The more you know

Unless you're ready to book a flight to Spain, don't click this line: www.esmadrid.com/en/portal.do .

Forty years ago, the American Field Service plucked me from a small, beautiful town on the central California coast and set me down as a high school exchange student in a working-class neighborhood on the outskirts of a bustling European capital. Madrid was still under the weighty thumb of Francisco Franco, and the sight of Guardia Civil on every corner wielding large guns and looking fierce under their three-corner hats, was jolting.

There were some difficult times that year—learning the language by ear, often feeling frustrated by being unable to communicate effectively. But there were wonderful times too, taking day trips deep into the original Sierra Nevada, crammed into crowded trains with other young people, sharing bocadillos and wine, and enjoying the crisp mountain air instead of the exhaust fumes of the city. By the end of the year, I was fluent in Spanish at a level you don’t learn in a classroom, and also wise in the big city ways of bus lines and subways, museums and neighborhood tapas bars where I could drink a cana and order calamares like any madrilena.

> [DATA EXCERPT]:
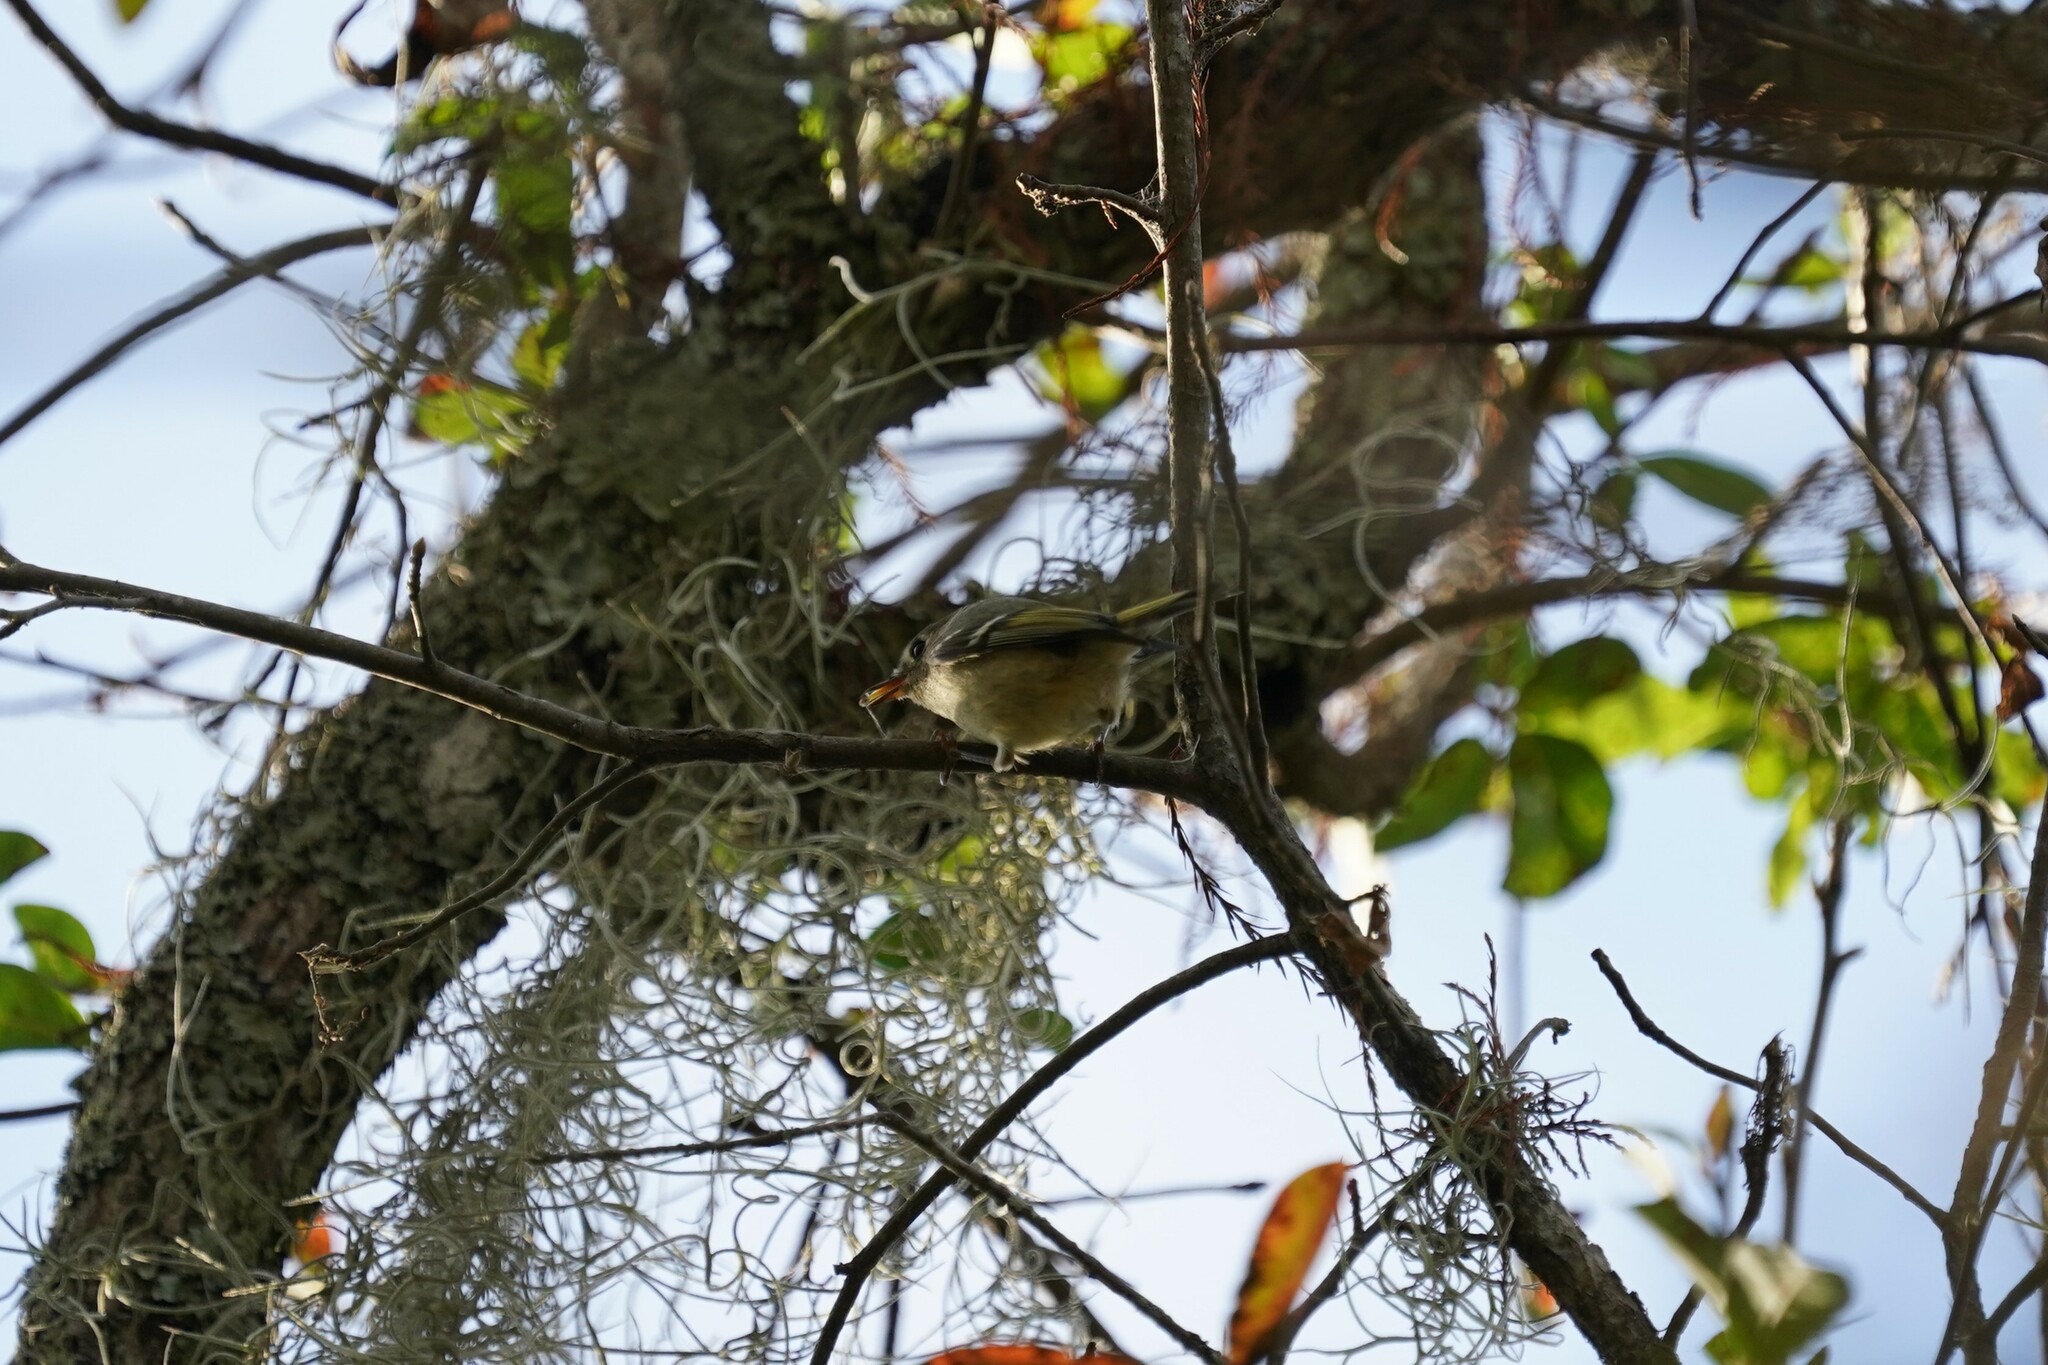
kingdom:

> [STATED PROBLEM A]: According to the Madrid essay, which organization placed the writer in Madrid as a high school exchange student?
> [STATED PROBLEM B]: Reproduce the Madrid essay word for word, everything from "Unless you're ready" down to "hats, was jolting.".

> [WRITTEN SOLUTION A]: The American Field Service.

> [WRITTEN SOLUTION B]:
Unless you're ready to book a flight to Spain, don't click this line: www.esmadrid.com/en/portal.do .

Forty years ago, the American Field Service plucked me from a small, beautiful town on the central California coast and set me down as a high school exchange student in a working-class neighborhood on the outskirts of a bustling European capital. Madrid was still under the weighty thumb of Francisco Franco, and the sight of Guardia Civil on every corner wielding large guns and looking fierce under their three-corner hats, was jolting.